Artigo de autoria do presidente da Ajufe, Fernando Mendes, e da diretora da Ajufe, Clara Mota, publicado originalmente pelo Estadão.
A proposta de reforma da previdência aprovada, em primeiro turno, pelo Senado Federal na semana passada contém uma alteração relevante e necessária para que se alcance uma melhor divisão de atribuições entre os vários ramos do Poder Judiciário brasileiro. A PEC permite a atualização do dispendioso mecanismo que delega parte da competência federal em matéria previdenciária para varas da justiça estadual.
A ideia contida na proposta trata de um problema antigo: como deve se operacionalizar a litigância previdenciária movida pelos segurados mais vulneráveis, que residem em locais distantes?
Ao mesmo tempo em que interfere em diversas políticas públicas, o Poder Judiciário precisa desenvolver, ele próprio, uma política de acesso à justiça que seja democrática, eficiente e sintonizada com o seu tempo. Lá atrás, nos debates da assembleia constituinte, não interessava apenas que fossem afastadas barreiras temáticas quanto ao que poderia ou não ser judicializado, mas também que as pessoas conseguissem chegar às dependências da justiça para expressar os seus inconformismos. Em determinado momento das discussões foi descrito o périplo real do “nosso camponês, homem simples, analfabeto, que mora no mato já com dificuldades, vai à cidade mais próxima, ou até mesmo à sede da Comarca mais distante, muitas vezes a pé e, chegando lá, vai correndo à Justiça do Trabalho, que é a mais popular”.

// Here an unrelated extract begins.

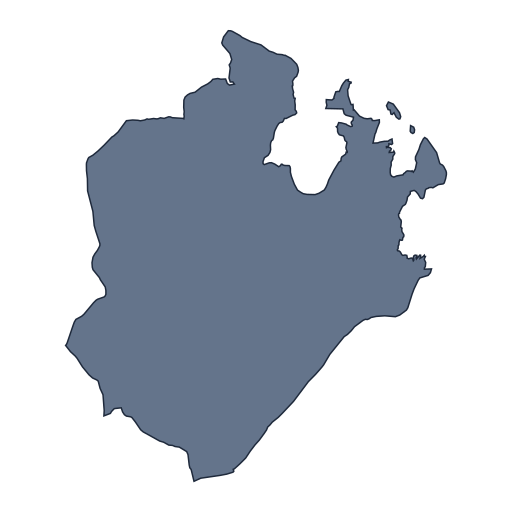 outline of Mtwara, Mtwara, United Republic of Tanzania
{"feature_id": "72390352B92435052932896", "entity_name": "Mtwara", "entity_type": "district", "adm_level": 2, "iso_a3": "TZA", "parent_name": "United Republic of Tanzania", "parent_adm1": "Mtwara", "projection": "equal_earth", "projection_center": [40.045, -10.477], "detail": "fine", "context": "isolated", "style": "filled", "palette": "slate", "viewbox_px": 512, "rotation_deg": 0, "n_neighbors": 0, "source": "geoboundaries", "source_scale": "gbopen_adm2", "svg_char_len": 6021}
<svg xmlns="http://www.w3.org/2000/svg" viewBox="0 0 512 512"><path d="M65.6,345.4L70.5,351.7L75.2,356.0L77.1,358.3L82.5,366.9L89.0,374.8L92.6,378.0L96.7,379.9L98.2,381.1L100.1,388.4L103.0,394.7L104.2,410.5L103.9,415.9L110.4,413.4L111.5,411.5L114.3,408.6L121.2,407.8L122.6,411.9L124.4,414.7L126.4,416.1L130.6,416.8L131.9,417.5L135.4,422.0L140.7,429.8L143.2,431.9L159.8,441.1L163.6,442.2L168.8,445.1L172.5,445.4L175.0,446.5L179.3,447.1L186.7,451.6L188.0,454.6L189.2,465.0L189.8,467.8L191.1,469.4L191.5,470.9L194.0,481.3L200.7,478.2L220.0,475.4L226.8,474.1L233.0,472.2L233.8,471.3L233.2,469.3L234.3,468.9L239.9,463.8L245.7,458.0L250.2,451.2L255.0,444.9L259.3,440.1L264.2,433.4L266.5,430.0L267.7,427.0L270.0,424.9L272.2,422.2L278.2,417.4L282.3,413.3L293.5,401.4L308.3,381.7L315.6,374.3L321.9,367.1L323.6,364.9L329.8,354.4L344.2,336.6L347.5,334.4L351.2,330.8L354.5,326.7L363.1,320.3L365.3,319.3L367.3,319.5L369.1,318.8L371.0,317.5L376.2,316.4L384.8,315.8L395.4,316.7L399.8,315.0L406.4,310.1L407.8,307.8L412.1,294.1L414.1,288.8L418.2,280.2L419.8,278.0L419.2,278.1L428.1,275.4L430.4,272.7L431.5,268.9L424.4,269.2L424.5,267.6L425.3,266.7L425.7,262.5L424.2,259.2L425.4,256.5L424.5,256.4L424.3,255.3L422.9,256.7L420.1,258.3L420.6,256.6L420.6,255.2L419.8,255.1L416.4,259.0L416.1,257.9L416.9,256.2L416.9,255.4L415.1,255.1L414.0,255.7L413.3,257.4L413.8,259.1L413.7,260.4L413.3,260.8L412.7,258.9L412.1,258.3L411.2,258.0L408.6,258.8L407.1,258.1L407.2,257.3L406.8,255.4L405.1,255.0L402.8,255.4L401.8,254.7L400.4,252.1L399.4,251.1L397.6,250.7L397.3,249.9L398.1,248.5L398.2,245.7L398.9,244.9L399.0,242.5L399.5,240.5L399.9,239.7L401.2,240.3L402.4,240.1L402.9,237.4L403.6,236.9L403.9,235.9L403.8,234.7L401.9,231.5L401.7,228.6L402.0,228.2L400.7,227.0L401.3,221.7L401.0,220.0L400.6,219.9L398.8,217.0L398.5,214.8L398.7,213.8L399.5,213.3L399.5,212.2L402.5,206.3L405.3,204.4L405.9,203.3L407.0,200.2L407.5,197.0L410.2,194.0L410.4,191.4L414.2,190.4L416.0,191.6L418.1,194.1L420.5,198.1L422.5,198.7L423.9,197.3L425.4,190.0L426.4,188.8L428.0,188.4L428.8,187.7L431.2,187.4L432.9,187.8L438.3,184.6L443.1,183.9L444.2,183.0L445.6,178.8L446.4,174.6L446.4,172.6L445.9,170.8L443.7,166.5L442.5,165.1L440.3,164.0L439.6,162.9L436.6,152.6L427.0,139.0L424.7,137.5L423.4,138.8L420.4,144.7L418.9,149.5L415.5,156.8L415.4,159.6L416.7,162.7L415.3,169.1L413.3,172.2L412.1,170.8L411.2,171.5L410.9,171.1L407.3,170.9L406.2,171.4L405.4,172.4L403.6,173.7L403.1,174.8L396.7,175.9L393.9,177.1L391.6,176.2L391.3,175.4L390.6,175.0L390.2,172.4L390.3,168.5L391.2,165.2L391.1,162.1L392.8,159.1L392.8,156.6L394.7,153.6L394.6,152.5L393.8,151.0L393.3,152.2L389.2,152.5L389.5,151.1L390.6,150.6L391.3,148.8L390.1,147.6L387.7,147.3L386.5,147.7L386.4,146.6L387.9,146.5L388.8,145.7L388.9,143.8L391.6,144.5L392.6,143.6L392.0,139.0L389.5,140.1L388.1,141.2L384.3,141.3L379.9,142.1L377.7,142.9L373.0,143.1L375.0,134.0L375.8,132.5L376.8,129.0L379.4,122.5L379.3,119.8L374.7,120.6L372.3,120.5L371.9,119.1L371.0,118.3L367.3,118.8L364.0,118.3L359.5,116.1L354.1,109.8L353.4,110.1L353.0,104.4L351.3,104.7L350.8,103.9L348.1,95.8L347.6,89.8L348.8,87.3L349.5,83.7L350.9,83.3L351.2,82.2L348.2,81.3L348.4,79.5L345.9,80.1L343.4,83.1L341.8,85.7L339.3,91.5L337.8,91.4L335.8,91.8L333.9,97.3L334.0,98.4L331.9,100.0L326.3,99.6L326.2,102.2L326.9,105.3L325.8,108.5L342.9,108.9L344.2,113.7L346.0,115.2L353.5,117.2L353.0,120.2L351.2,122.2L351.4,123.8L352.3,125.1L352.1,126.3L350.6,126.6L347.1,125.0L346.2,124.2L341.4,122.9L338.7,122.6L337.3,126.2L336.3,126.7L337.5,128.1L337.6,131.6L338.3,133.3L339.4,134.8L343.4,135.9L344.2,137.3L344.8,140.0L345.5,141.0L346.6,141.7L346.9,142.8L345.9,147.5L346.2,149.2L347.3,151.7L347.2,152.4L346.2,152.1L345.6,154.2L341.8,156.9L341.2,158.2L340.9,160.9L338.9,162.2L334.0,170.1L328.7,180.1L327.5,183.8L326.0,187.2L324.3,190.0L319.1,193.2L315.1,194.6L307.0,194.4L303.2,193.7L300.6,192.2L297.5,190.1L294.3,184.2L291.4,176.4L290.4,172.3L290.4,168.6L290.0,166.7L289.2,165.6L284.9,165.5L283.2,165.1L282.1,164.2L281.3,164.2L280.4,165.7L278.7,166.7L274.8,164.1L271.5,162.7L269.3,162.8L264.2,164.6L263.1,163.7L263.0,161.7L264.4,157.7L268.0,155.4L269.9,152.5L270.6,149.8L270.4,145.1L270.7,142.6L271.7,140.5L272.7,139.9L273.4,138.2L274.3,132.6L274.8,130.8L277.1,126.1L278.7,123.6L280.0,122.6L282.2,122.2L283.3,121.0L284.4,118.4L286.1,118.5L292.7,115.2L295.0,114.6L296.7,112.9L296.3,111.3L295.1,109.8L295.2,104.9L294.7,101.0L295.2,98.3L294.0,98.1L293.1,94.4L293.6,92.3L292.7,89.2L292.2,86.0L292.8,85.7L292.9,84.0L292.5,81.1L294.6,77.8L296.6,76.3L298.1,72.2L298.4,70.4L297.9,67.4L296.7,64.3L291.0,58.4L285.0,55.2L284.4,55.4L282.1,54.6L277.0,54.2L273.1,52.3L269.2,51.1L261.0,44.9L250.8,41.6L242.1,37.4L240.1,35.7L232.4,31.4L230.7,30.8L228.3,30.7L223.6,36.9L221.8,42.9L222.7,45.1L229.9,53.5L231.7,59.5L230.5,63.0L229.2,64.9L230.2,68.1L229.0,78.0L230.3,82.0L232.8,81.9L234.4,84.1L229.5,85.1L227.3,83.5L225.6,79.0L220.8,79.2L217.8,78.5L212.8,79.3L210.9,81.5L207.7,83.9L201.5,87.1L195.1,92.2L190.1,93.4L187.5,94.9L185.1,97.1L183.9,100.1L183.7,107.3L184.2,111.7L183.9,114.4L184.2,116.3L183.8,118.8L183.1,118.4L172.3,117.7L170.3,116.9L168.6,116.8L164.2,118.4L160.4,117.8L157.9,118.8L156.5,118.9L153.6,118.5L148.7,119.3L147.0,118.9L144.7,120.0L140.3,120.8L138.0,120.3L132.6,120.0L126.4,120.7L118.1,132.0L113.8,135.9L111.9,137.0L104.2,145.1L98.0,151.0L92.9,155.2L88.8,157.5L88.0,158.8L86.5,162.9L86.4,164.7L86.5,170.7L87.4,178.6L87.6,190.9L92.9,211.4L94.2,225.5L95.8,231.2L99.9,243.7L99.9,245.3L99.4,246.7L97.4,250.4L94.8,253.9L93.0,257.2L92.0,262.7L92.3,267.3L93.0,269.7L99.4,277.6L100.4,279.8L105.2,286.9L105.9,290.5L105.9,294.4L104.9,296.3L104.0,297.0L97.7,299.2L96.1,300.2L93.6,302.7L83.9,314.3L81.6,316.3L75.9,319.4L74.3,322.1L73.0,325.7L67.2,342.8L66.4,344.5L65.6,345.4ZM399.5,112.7L393.3,104.1L388.4,102.0L386.5,105.7L388.1,109.6L390.1,110.0L390.9,114.0L392.2,114.5L394.0,112.7L396.3,117.2L398.8,119.1L399.9,118.9L400.7,116.7L399.5,112.7ZM414.2,132.5L414.6,129.8L413.7,127.2L410.6,125.6L410.2,131.2L411.0,132.5L412.8,133.5L414.2,132.5Z" fill="#64748b" stroke="#1e293b" stroke-width="1.5"/></svg>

A justiça federal era vista, naquele momento, segundo uma fotografia que não existe mais: a de uma força de trabalho extremamente reduzida, centrada nas grandes capitais e com vocação exclusiva para a análise de causas complexas ou que envolvessem elevadas somas. Foi nesse cenário que, para facilitar a judicialização das questões previdenciárias, surgiu o engenhoso esquema de delegação de competência da justiça federal para a estadual. Diz a Constituição que, na ausência de vara federal em uma determinada localidade, os segurados da previdência podem ajuizar os seus processos perante uma unidade da justiça estadual. Os recursos das decisões proferidas pelos juízes estaduais, no entanto, devem ser julgados pelos Tribunais Regionais Federais, ou seja, por Cortes perante as quais eles não respondem funcionalmente.
Alguns resultados desse desenho incongruente estão na mesa. Em 2018, um relatório divulgado pelo Tribunal de Contas da União demonstrou que a falta de especialização dos juízos estaduais em matéria previdenciária faz com que tenham dificuldade para arregimentar peritos médicos, aumentando substancialmente os gastos com esta atividade. Enquanto na justiça federal uma avaliação médica custa em média R$ 263,98, na justiça estadual ela tem saído 33% mais cara, ao valor unitário médio de R$ 395,37. Assim, a justiça estadual consome 27% do orçamento reservado para o pagamento de perícias, embora receba apenas 15% dos casos novos ajuizados.
Além disso, as entrevistas conduzidas pelo TCU revelaram dificuldades em se detectar processos simultaneamente ajuizados nas duas justiças, a baixa observância dos precedentes e a possibilidade de que sejam “escolhidos” juízos que concedem mais ou menos benefícios, numa abertura demasiada à possibilidade de manipulação das regras de competência.
Por fim, com o passar do tempo, os potenciais ganhos que a delegação poderia proporcionar em termos de acesso à justiça se mostram cada vez mais diluídos pela interiorização massiva da justiça federal, pelo uso do processo eletrônico e de estruturas adaptáveis, como mutirões e itinerâncias.
Diante dos indicativos de ineficiência e anacronismo, a proposta de reforma confirma o acerto da recente alteração legislativa que limitou a delegação, permitindo a alternância de foros por parte dos segurados apenas quando estes residem a uma distância de mais de setenta quilômetros de uma sede da Justiça Federal.
Não é simples pensar a distribuição de acesso à justiça num país marcado ao mesmo tempo por desigualdades acentuadas e pressões por redução de gastos públicos. Porém, se algo tem ficado claro após sucessivas tentativas de reforma é que se busca uma porta que não seja só de entrada. O gerenciamento da gigantesca logística do Poder Judiciário brasileiro não pode ser feito em bases estanques, que não considerem as mudanças sofridas pela instituição ao longo dos últimos trinta anos de experiência constitucional. Ao novo perfil capilarizado da justiça federal deve corresponder uma atribuição de poder que tenha a mesma medida. É assim que chega em boa hora esta possibilidade de se refletir sobre a equação da competência delegada.